49 Stunden: Die türkische Kampfdrohne Aksungur stellt einen Rekord für die Flugdauer auf

(Foto: TAI / AA)

Ankara – Die türkische Aksungur-Drohne flog kürzlich 28 Stunden mit 12 Nutzlasten von Smart Micro Ammunition (MAM-L) in einer Höhe von 20.000 Fuß. Der Flug fand im September statt und war der erste Flug, bei dem die Drohne mit einer voll beladenen Nutzlast startete. Anfang September brach die Drohne einen Rekord, indem sie 49 Stunden lang ohne Unterbrechung ohne Unterbrechung flog.
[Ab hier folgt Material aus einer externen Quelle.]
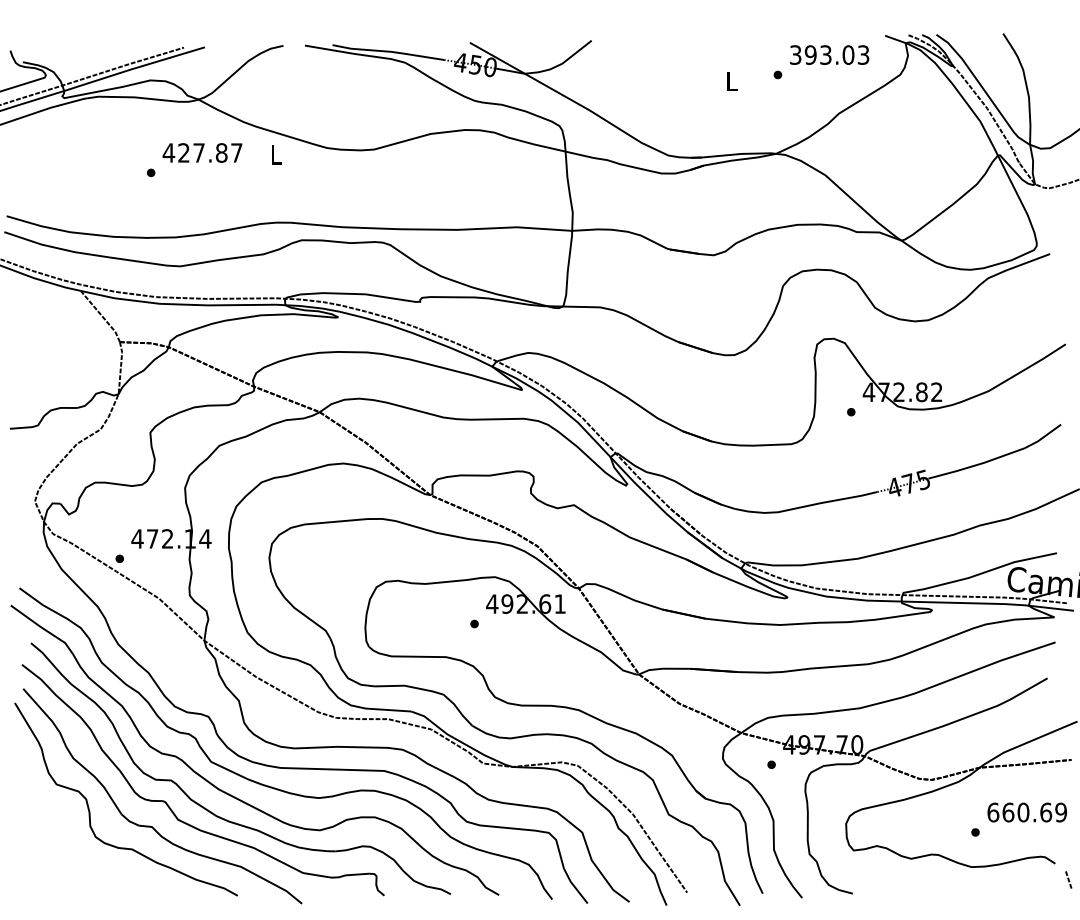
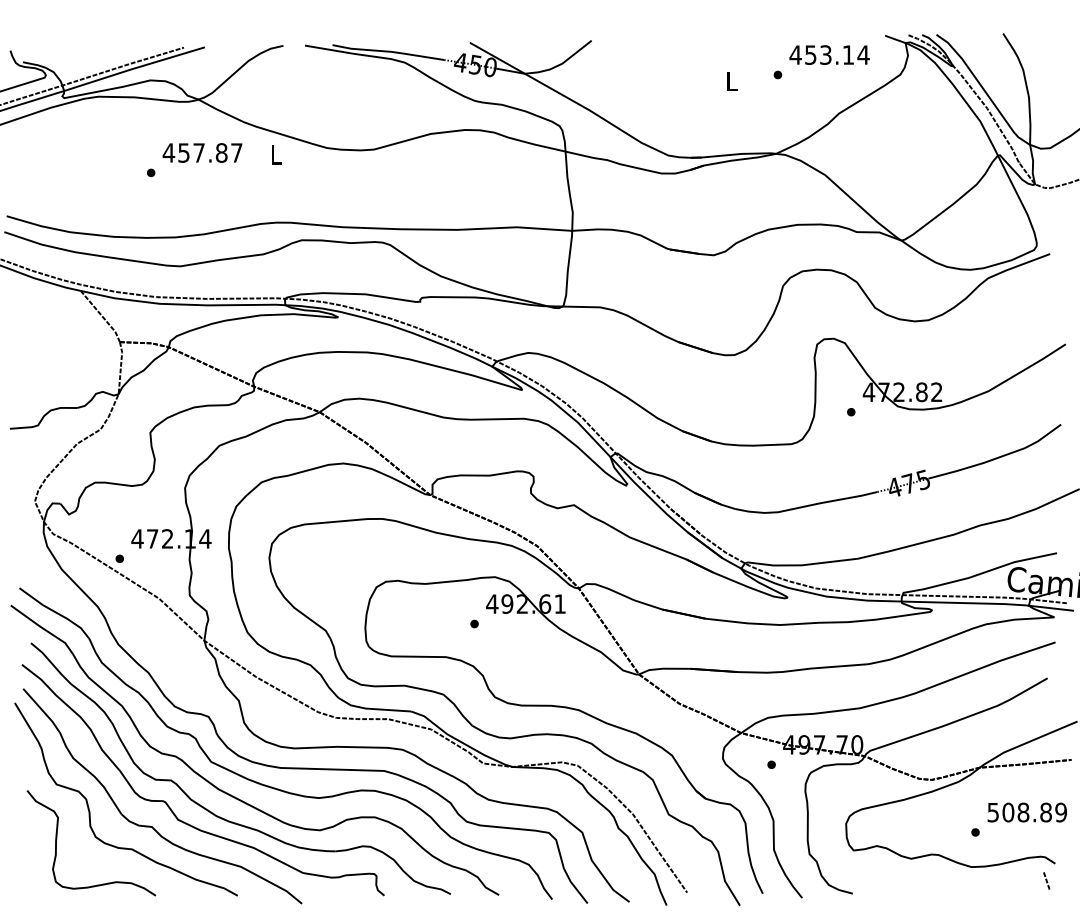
text at (829, 54): 393.03 -> 453.14
text at (183, 152): 427.87 -> 457.87
text at (1019, 812): 660.69 -> 508.89
curve at (57, 839): none -> present
line at (1068, 879) position: (1068, 879) -> (1046, 880)
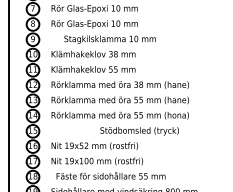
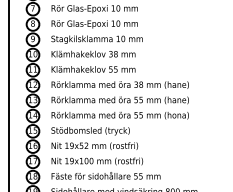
text at (109, 39) position: (109, 39) -> (96, 39)
text at (139, 131) position: (139, 131) -> (90, 131)
text at (110, 175) position: (110, 175) -> (105, 175)
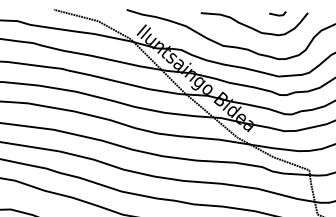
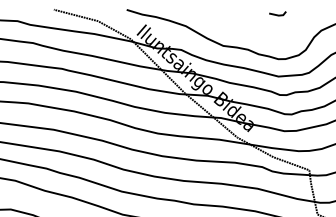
part at (254, 24): present -> none
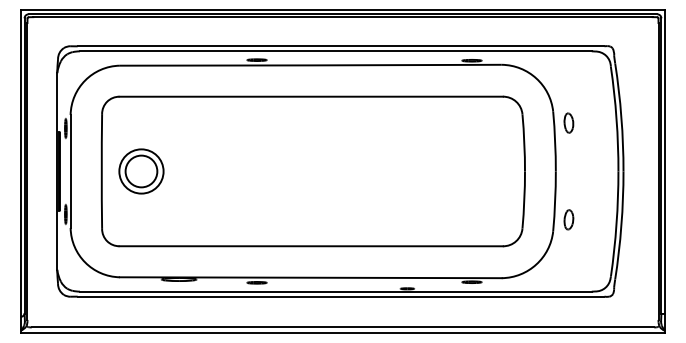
Die Drohne hat eine Reisegeschwindigkeit von 160 Meilen pro Stunde (ca. 265 km / h) und kann mit einer minimalen Nutzlast in maximaler Höhe bis zu 40 Stunden weit fliegen von 40.000 Fuß fliegen

Unter den türkischen Kampf- und Aufklärungsdrohnen hielt der Bayraktar TB2 mit einer ununterbrochenen Flugzeit von 27 Stunden und 3 Minuten bis zum 3. September 2020 den Rekord. Das Konzept des türkischen Luft- und Raumfahrtunternehmens TAI Turkish Aerospace Industries (Türk Havacılık ve Uzay Sanayi A) .Ş) mit eigenen finanziellen Mitteln in 18 Monaten Aksungur Kampf- und Aufklärungsdrohne Der 3. September flog 49 Stunden, also volle zwei Tage und eine Stunde. Bei ihrem Jungfernflug im März 2019 dauerte es 4 Stunden und 20 Minuten, bis die automatische Start- und Landefunktion aktiviert wurde.

Größerer Betriebsradius

Die zweimotorige Drohne mit PD 170 Dieselmotor, der von zwei Turboladern angetrieben wird, flog in einer Höhe von 20.000 Fuß, dh umgerechnet 6.600 Meter. Es hat eine Flügelspannweite von 24 Metern und wiegt 3,3 Tonnen mit einer Nutzlast, wobei das unbemannte Luftfahrzeug bis zu 750 kg transportieren kann. Das Besondere an dieser bislang größten türkischen Drohne ist, dass sie Aufklärungs- und Überwachungsaufgaben sowie Angriffe auf feindliche Ziele in einem Einsatzradius von 6.500 km ausführen kann.

Die Bewaffnung umfasst die präzisionsgelenkten MAM-L- und MAM-C-Luftbomben, die Luft-Boden-Panzerabwehrrakete L-UMTAS mit Infrarotführung, die Cirit-Rakete mit Laserleitsystem und Snake Eye-Bomben dieses Typs TEBER 81 und 82das ursprünglich für das Kampfflugzeug F-16 entwickelt wurde. Eine Bewaffnung mit den hochpräzisen Marschflugkörpern vom Typ SOM ist aber auch möglich.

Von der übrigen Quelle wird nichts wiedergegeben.